Ouattara trace la voie d’une Côte d’Ivoire ambitieuse et solidaire

Abidjan, Côte d’Ivoire — À l’aube des 66 ans d’indépendance du pays, le président Alassane Dramane Ouattara a choisi d’adresser un message clair et ambitieux à la Nation. Son discours ne se limite pas à un simple bilan des réalisations passées. Il esquisse plutôt une feuille de route pour les années à venir, articulée autour de deux axes majeurs : accélérer la transformation économique et consolider l’État de droit.

La vision présidentielle s’articule autour d’un projet fédérateur : la construction d’une « Grande Côte d’Ivoire ». Ce concept dépasse le cadre traditionnel d’une politique gouvernementale pour s’imposer comme une ambition collective, réunissant institutions, acteurs économiques, partis politiques, société civile, autorités traditionnelles, communautés religieuses et diaspora. L’objectif ? Transcender les clivages partisans au profit d’un développement national partagé.

Une ambition économique redimensionnée pour 2026-2030

Le pays bénéficie d’une dynamique économique positive, portée par des investissements massifs dans les infrastructures, les transports, l’énergie et les capacités portuaires. Le nouveau Plan national de développement 2026-2030 doit incarner cette nouvelle étape, avec pour ambition de propulser la Côte d’Ivoire vers un niveau supérieur de prospérité.

Pourtant, la réussite de cette stratégie ne saurait se mesurer uniquement à l’aune des projets phares visibles dans le paysage urbain. Elle dépendra aussi de la capacité du pays à réduire les disparités territoriales, à offrir davantage d’opportunités à la jeunesse et à transformer la croissance en bien-être durable pour tous les citoyens. La « Grande Côte d’Ivoire » ne sera pleinement aboutie que si elle devient une réalité sociale autant qu’économique.

Modernisation urbaine : progresser sans sacrifier la justice

Le président Ouattara a réaffirmé son engagement en faveur de la libération des zones à risque, notamment face aux inondations et catastrophes naturelles liées aux pluies diluviennes. Cependant, il a posé une limite non négociable à cette action : le respect absolu du cadre légal. Les opérations menées en dehors des procédures régulières, comme celles signalées à Koumassi, feront l’objet d’enquêtes et donneront lieu à des sanctions, comme le prévoit la loi.

Cette prise de position est cruciale.
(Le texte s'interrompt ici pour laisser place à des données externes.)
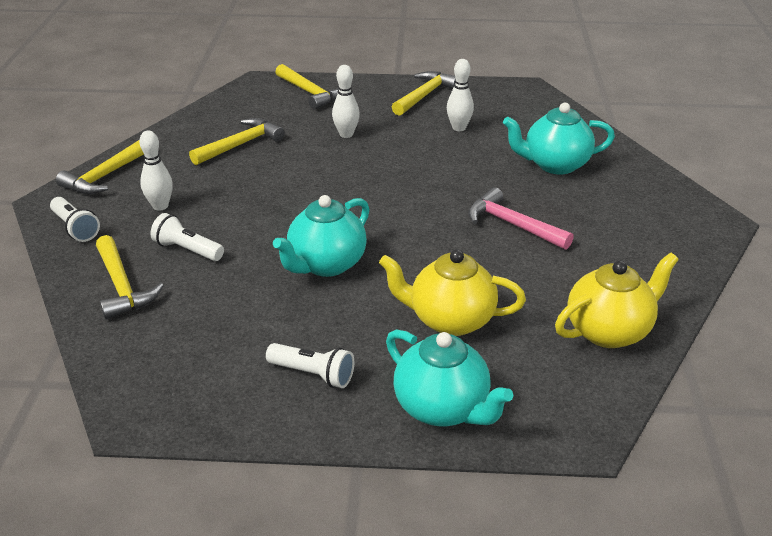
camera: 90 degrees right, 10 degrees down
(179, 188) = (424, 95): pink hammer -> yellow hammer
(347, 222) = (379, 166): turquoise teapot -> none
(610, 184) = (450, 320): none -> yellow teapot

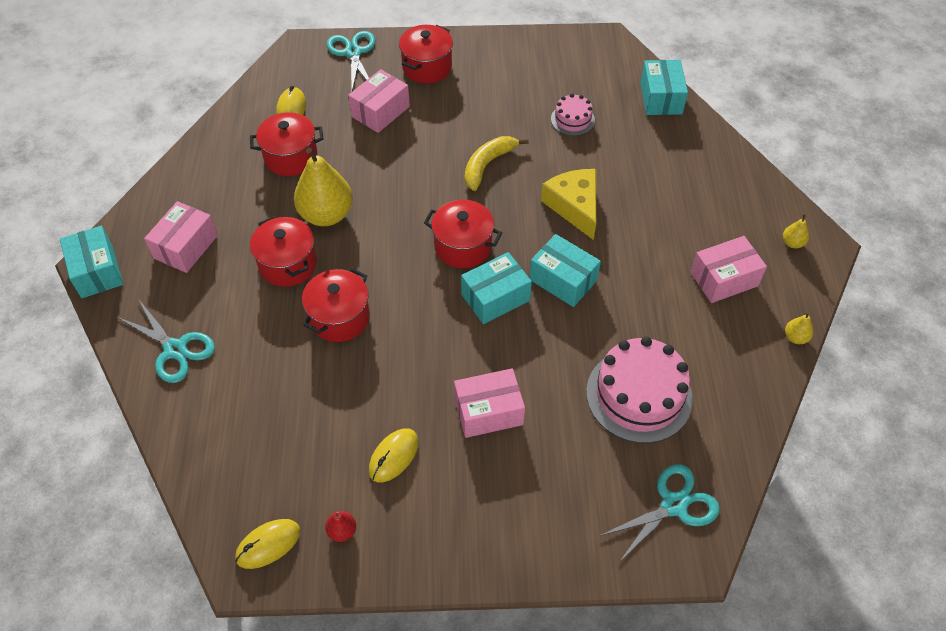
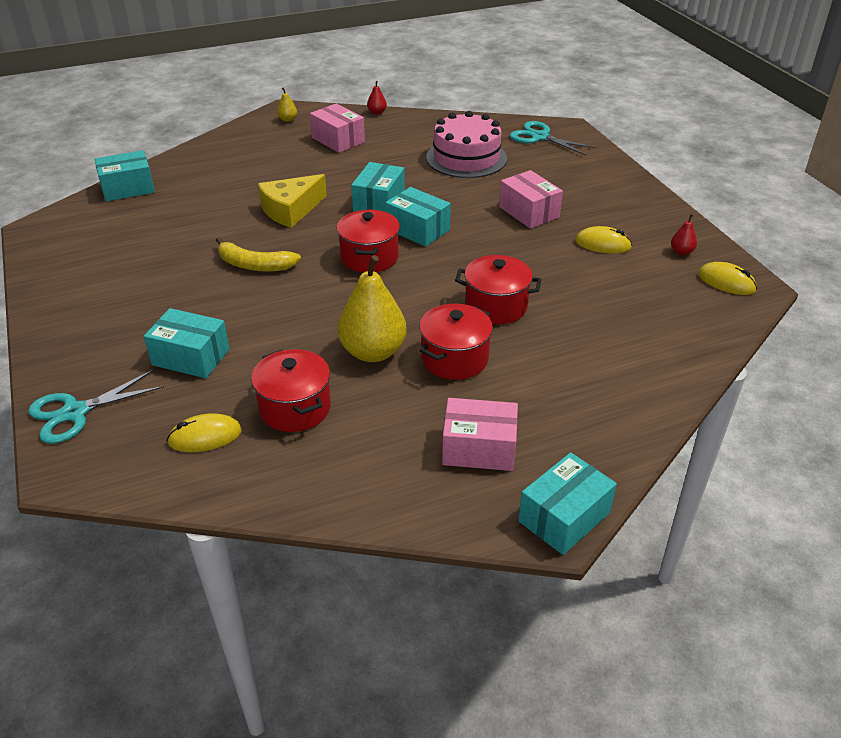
camera: 110 degrees left, 15 degrees down
(175, 349) = (611, 402): turquoise scissors -> none
(380, 111) = (191, 357): pink box -> turquoise box
(427, 67) = (99, 341): red pot -> none
(572, 119) = (171, 229): pink cake -> none
(795, 337) = (377, 112): yellow pear -> red pear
Une politique de modernisation urbaine peut s’avérer indispensable, tout comme la prévention des risques et la protection des populations. Mais elle ne doit en aucun cas créer une zone de flou juridique où des citoyens seraient déplacés sans garanties ni recours. Le message est sans ambiguïté : l’État peut être ferme dans ses décisions, mais il doit rester soumis aux règles qu’il édicte.

L’État de droit comme pilier de la cohérence nationale

La Côte d’Ivoire se trouve aujourd’hui face à un défi bien plus complexe que la seule croissance économique. Elle doit prouver qu’une puissance régionale peut, simultanément, renforcer ses infrastructures, préserver sa stabilité, protéger ses citoyens et maintenir la confiance dans ses institutions. C’est dans cette équation que réside la véritable portée du discours présidentiel.

L’appel à l’union nationale ne prendra tout son sens que si chaque segment de la société a le sentiment de contribuer activement au projet national. De même, l’État de droit ne peut se réduire à une simple formule institutionnelle : il doit s’appliquer à toutes les décisions prises au nom de l’État, sans exception. Le président Ouattara trace ainsi une voie qui, bien que simple en apparence, est politiquement exigeante : construire plus vite, sécuriser davantage, moderniser le pays, tout en veillant à ce que cette transformation bénéficie à ceux pour qui elle est entreprise.

La « Grande Côte d’Ivoire » ne se mesurera donc pas uniquement à l’aune des grands chantiers ou des performances macroéconomiques. Elle sera évaluée à sa capacité à concilier puissance publique, justice et inclusion sociale. C’est cette cohérence, bien plus que les discours, qui déterminera si le pays entre véritablement dans une nouvelle ère de développement.